**Task instructions:** Copy out the full data exactly as given; pictures should not be included.

**Data:**

= Beginning of Section =

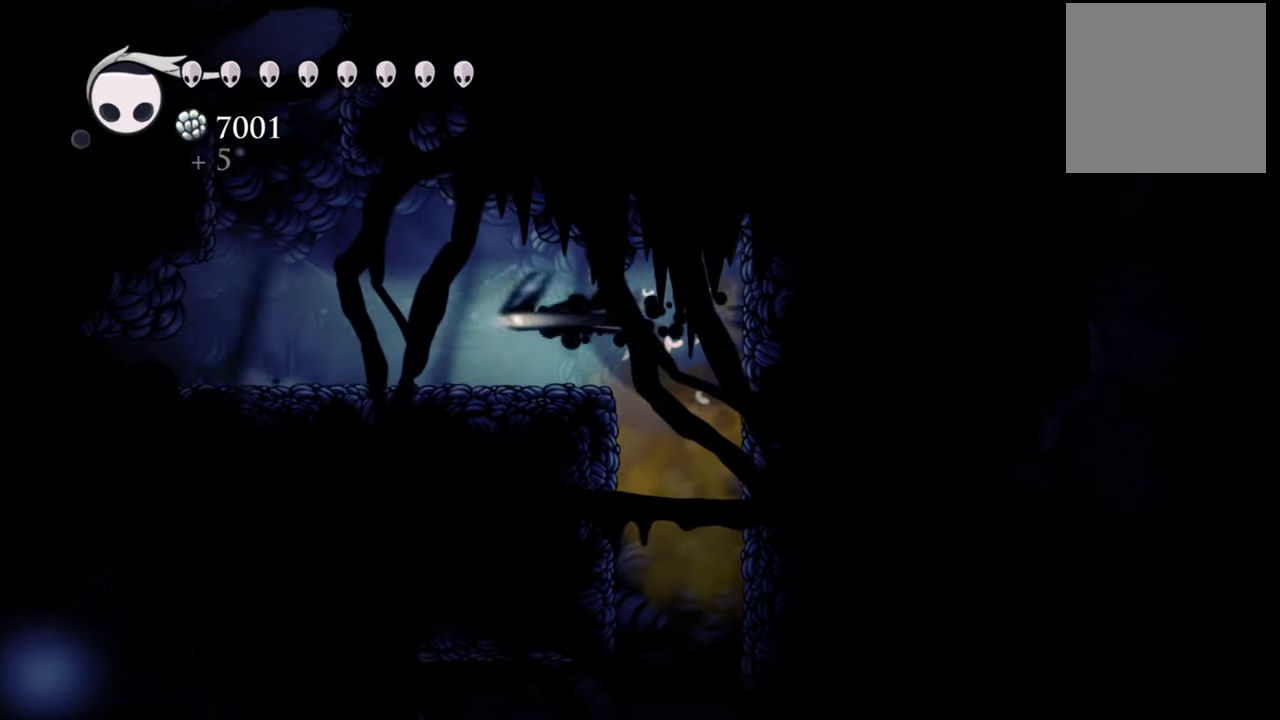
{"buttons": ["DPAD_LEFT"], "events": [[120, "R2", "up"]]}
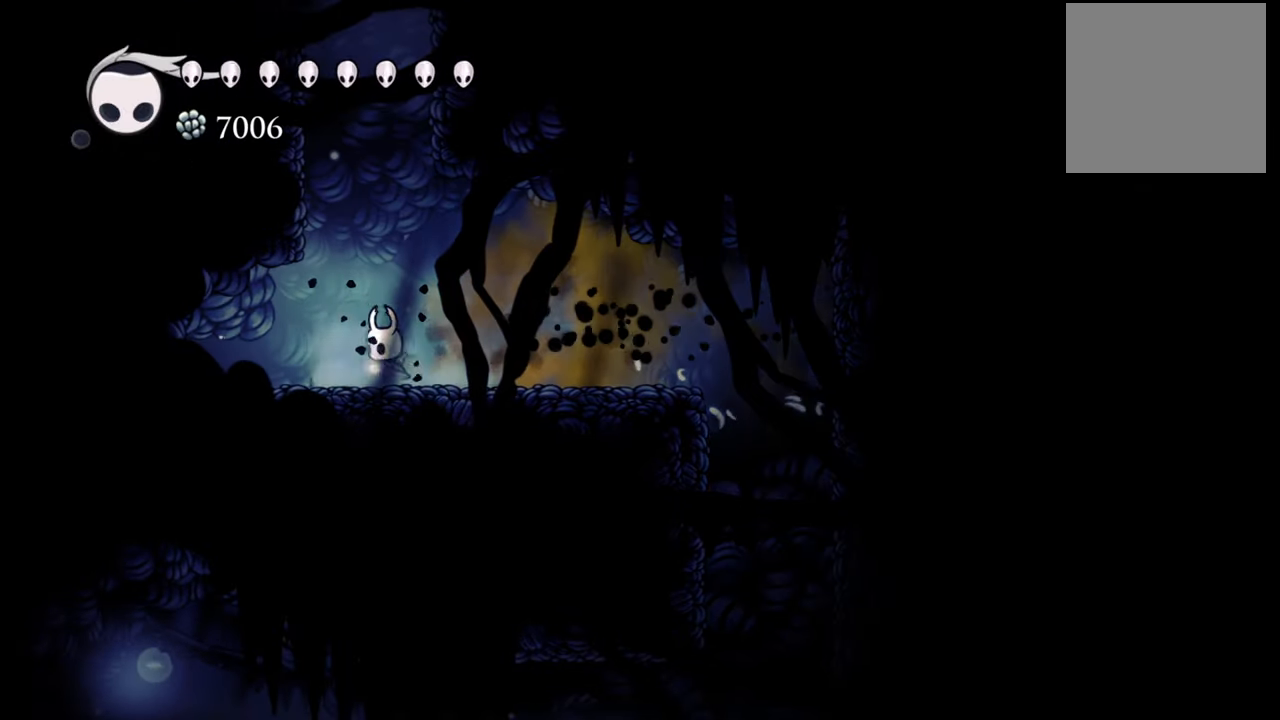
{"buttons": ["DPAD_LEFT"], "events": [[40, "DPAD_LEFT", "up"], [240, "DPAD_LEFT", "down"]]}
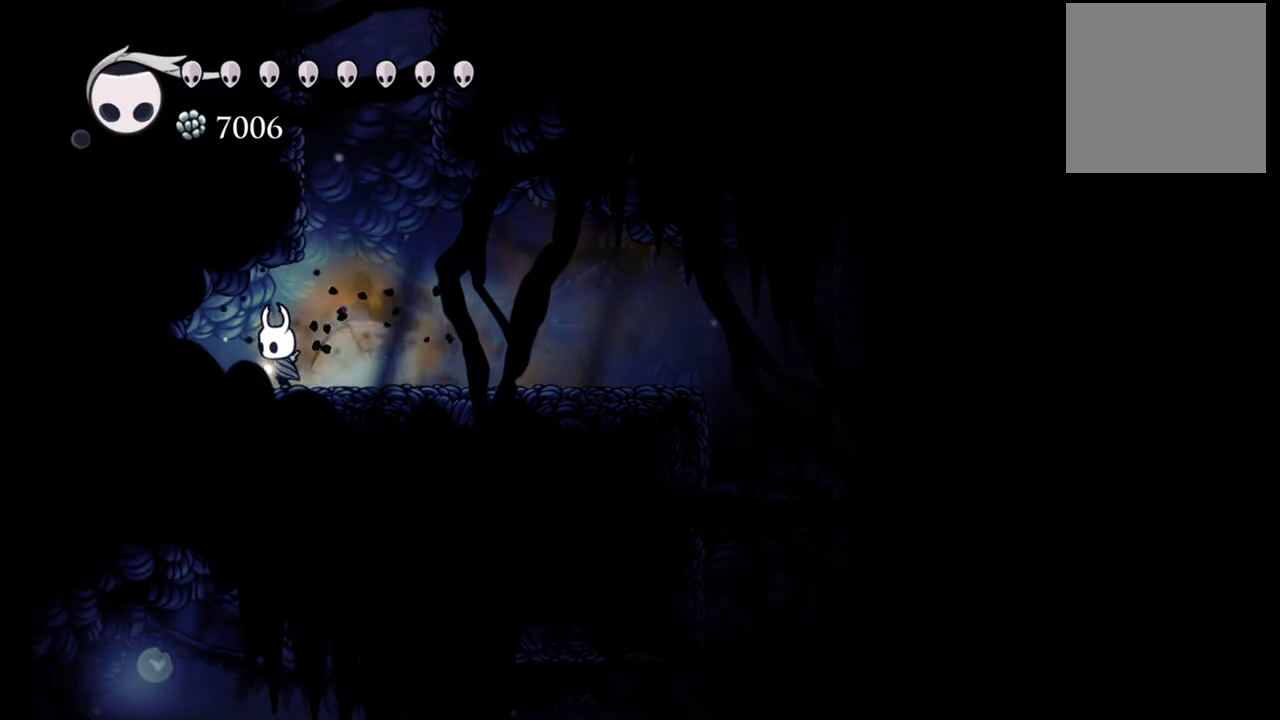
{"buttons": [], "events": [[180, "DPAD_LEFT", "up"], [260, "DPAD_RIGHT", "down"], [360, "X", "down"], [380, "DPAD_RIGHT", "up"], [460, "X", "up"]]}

= End of Section =

**Response to the task:**
{"buttons": ["DPAD_LEFT"], "events": [[120, "R2", "up"]]}
{"buttons": ["DPAD_LEFT"], "events": [[40, "DPAD_LEFT", "up"], [240, "DPAD_LEFT", "down"]]}
{"buttons": [], "events": [[180, "DPAD_LEFT", "up"], [260, "DPAD_RIGHT", "down"], [360, "X", "down"], [380, "DPAD_RIGHT", "up"], [460, "X", "up"]]}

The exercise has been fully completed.